**TASK GOAL:** Read the listing and extract each line that includes the word "lines".

**INPUT MATERIAL:**

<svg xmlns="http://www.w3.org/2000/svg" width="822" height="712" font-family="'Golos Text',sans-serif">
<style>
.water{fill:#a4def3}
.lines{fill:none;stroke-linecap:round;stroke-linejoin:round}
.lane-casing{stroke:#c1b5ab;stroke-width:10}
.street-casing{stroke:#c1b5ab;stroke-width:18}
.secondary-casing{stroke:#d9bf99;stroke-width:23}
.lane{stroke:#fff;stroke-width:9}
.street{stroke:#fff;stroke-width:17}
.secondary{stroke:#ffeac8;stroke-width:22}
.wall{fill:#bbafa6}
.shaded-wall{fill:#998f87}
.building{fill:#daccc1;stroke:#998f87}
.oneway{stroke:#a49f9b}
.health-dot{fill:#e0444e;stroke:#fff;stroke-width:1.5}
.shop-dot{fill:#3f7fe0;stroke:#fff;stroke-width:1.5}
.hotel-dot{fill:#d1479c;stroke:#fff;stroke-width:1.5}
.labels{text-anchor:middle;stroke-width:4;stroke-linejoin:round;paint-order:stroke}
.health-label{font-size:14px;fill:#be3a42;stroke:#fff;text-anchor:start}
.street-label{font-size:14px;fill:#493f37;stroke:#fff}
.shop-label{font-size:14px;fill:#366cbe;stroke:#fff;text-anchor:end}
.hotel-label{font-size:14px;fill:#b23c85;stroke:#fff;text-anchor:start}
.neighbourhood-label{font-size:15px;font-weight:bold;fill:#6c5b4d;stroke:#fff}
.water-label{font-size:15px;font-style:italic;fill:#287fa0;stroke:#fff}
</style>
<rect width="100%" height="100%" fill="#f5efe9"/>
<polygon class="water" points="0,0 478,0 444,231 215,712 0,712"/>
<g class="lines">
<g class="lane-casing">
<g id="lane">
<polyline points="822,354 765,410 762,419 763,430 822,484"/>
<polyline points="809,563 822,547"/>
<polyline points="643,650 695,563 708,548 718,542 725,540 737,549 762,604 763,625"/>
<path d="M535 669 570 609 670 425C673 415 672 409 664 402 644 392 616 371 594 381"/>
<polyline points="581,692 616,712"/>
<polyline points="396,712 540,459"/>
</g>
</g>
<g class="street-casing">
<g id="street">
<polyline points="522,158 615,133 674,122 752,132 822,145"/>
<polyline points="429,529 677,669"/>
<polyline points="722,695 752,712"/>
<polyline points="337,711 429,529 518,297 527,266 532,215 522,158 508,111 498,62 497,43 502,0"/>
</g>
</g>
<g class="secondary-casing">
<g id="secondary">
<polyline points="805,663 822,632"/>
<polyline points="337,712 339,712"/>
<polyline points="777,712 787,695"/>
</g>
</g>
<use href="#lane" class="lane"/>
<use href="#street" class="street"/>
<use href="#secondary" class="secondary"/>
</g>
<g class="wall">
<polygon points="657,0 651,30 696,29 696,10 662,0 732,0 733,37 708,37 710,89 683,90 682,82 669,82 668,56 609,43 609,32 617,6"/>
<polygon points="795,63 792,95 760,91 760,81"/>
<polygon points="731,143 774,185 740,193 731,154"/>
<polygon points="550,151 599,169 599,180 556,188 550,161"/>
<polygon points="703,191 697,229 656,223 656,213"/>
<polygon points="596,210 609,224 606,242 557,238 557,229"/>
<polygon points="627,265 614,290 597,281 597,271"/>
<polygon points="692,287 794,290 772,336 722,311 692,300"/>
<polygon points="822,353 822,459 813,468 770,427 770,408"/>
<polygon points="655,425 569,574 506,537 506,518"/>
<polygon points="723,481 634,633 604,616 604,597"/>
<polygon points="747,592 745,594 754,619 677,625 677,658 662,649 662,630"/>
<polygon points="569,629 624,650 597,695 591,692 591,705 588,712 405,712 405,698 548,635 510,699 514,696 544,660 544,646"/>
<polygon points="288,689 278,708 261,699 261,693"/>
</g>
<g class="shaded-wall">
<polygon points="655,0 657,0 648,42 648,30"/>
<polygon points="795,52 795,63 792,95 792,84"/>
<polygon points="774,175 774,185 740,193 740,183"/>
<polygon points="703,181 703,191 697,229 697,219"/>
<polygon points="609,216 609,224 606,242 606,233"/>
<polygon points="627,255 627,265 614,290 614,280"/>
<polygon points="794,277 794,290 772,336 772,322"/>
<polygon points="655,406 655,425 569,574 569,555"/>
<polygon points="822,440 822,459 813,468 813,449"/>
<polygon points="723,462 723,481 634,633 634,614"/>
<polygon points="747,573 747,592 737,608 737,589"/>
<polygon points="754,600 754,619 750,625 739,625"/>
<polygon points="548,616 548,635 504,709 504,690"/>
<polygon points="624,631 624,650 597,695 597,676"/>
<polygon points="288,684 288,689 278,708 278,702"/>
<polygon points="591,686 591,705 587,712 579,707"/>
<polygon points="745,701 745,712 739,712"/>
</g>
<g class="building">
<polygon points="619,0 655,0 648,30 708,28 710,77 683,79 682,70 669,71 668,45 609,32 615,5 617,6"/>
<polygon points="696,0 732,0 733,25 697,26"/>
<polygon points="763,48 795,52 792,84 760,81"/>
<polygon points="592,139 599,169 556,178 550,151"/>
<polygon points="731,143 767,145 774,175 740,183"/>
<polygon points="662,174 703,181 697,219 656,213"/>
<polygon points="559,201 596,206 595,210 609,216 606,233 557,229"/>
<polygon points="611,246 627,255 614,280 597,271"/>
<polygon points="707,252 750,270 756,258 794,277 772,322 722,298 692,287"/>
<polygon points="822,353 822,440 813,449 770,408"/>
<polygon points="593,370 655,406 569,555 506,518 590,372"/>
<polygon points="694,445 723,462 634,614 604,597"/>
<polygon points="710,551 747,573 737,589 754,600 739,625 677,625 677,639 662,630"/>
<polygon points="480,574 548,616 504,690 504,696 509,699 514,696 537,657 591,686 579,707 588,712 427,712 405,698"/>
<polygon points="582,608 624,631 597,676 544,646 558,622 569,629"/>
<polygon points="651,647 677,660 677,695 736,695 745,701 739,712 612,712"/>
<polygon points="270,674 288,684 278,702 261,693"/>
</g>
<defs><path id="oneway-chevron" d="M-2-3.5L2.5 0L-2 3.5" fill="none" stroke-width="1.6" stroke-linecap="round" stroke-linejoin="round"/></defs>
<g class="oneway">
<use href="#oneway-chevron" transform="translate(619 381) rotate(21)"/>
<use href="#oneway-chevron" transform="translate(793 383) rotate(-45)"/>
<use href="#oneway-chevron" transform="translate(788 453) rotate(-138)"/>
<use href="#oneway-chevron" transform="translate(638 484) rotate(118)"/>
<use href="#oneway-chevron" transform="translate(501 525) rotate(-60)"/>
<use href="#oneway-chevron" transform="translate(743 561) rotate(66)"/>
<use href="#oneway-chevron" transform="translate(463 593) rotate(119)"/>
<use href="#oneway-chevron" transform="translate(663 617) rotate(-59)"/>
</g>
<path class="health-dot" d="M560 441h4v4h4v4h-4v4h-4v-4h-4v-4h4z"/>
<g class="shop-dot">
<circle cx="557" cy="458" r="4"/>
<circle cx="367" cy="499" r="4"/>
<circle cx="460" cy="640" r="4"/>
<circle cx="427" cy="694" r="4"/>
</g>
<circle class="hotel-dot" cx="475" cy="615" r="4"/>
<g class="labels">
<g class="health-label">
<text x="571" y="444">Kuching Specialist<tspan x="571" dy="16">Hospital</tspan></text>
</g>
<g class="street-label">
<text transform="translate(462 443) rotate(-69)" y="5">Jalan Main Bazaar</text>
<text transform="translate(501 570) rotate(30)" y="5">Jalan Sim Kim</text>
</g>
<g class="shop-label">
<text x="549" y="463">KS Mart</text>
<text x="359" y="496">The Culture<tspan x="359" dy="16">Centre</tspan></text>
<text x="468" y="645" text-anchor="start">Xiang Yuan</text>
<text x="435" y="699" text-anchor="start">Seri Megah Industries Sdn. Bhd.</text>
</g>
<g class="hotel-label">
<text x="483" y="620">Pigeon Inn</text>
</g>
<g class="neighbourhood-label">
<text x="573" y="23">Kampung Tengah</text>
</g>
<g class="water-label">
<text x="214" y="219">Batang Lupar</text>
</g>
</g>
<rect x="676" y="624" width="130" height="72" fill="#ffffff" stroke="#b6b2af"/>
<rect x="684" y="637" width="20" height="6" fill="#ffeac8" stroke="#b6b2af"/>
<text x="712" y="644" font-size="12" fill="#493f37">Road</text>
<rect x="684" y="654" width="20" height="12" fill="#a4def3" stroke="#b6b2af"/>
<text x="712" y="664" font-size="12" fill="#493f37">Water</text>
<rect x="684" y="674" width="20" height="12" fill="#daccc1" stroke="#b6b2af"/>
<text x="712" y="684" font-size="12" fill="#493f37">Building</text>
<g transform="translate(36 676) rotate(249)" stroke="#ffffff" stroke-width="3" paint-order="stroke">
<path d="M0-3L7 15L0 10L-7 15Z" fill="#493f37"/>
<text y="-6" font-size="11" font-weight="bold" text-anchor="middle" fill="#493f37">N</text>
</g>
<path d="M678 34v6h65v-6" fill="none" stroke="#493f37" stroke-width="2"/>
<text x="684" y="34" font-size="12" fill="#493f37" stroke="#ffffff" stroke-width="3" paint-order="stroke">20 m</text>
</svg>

**FINISHED EXERCISE:**
.lines{fill:none;stroke-linecap:round;stroke-linejoin:round}
<g class="lines">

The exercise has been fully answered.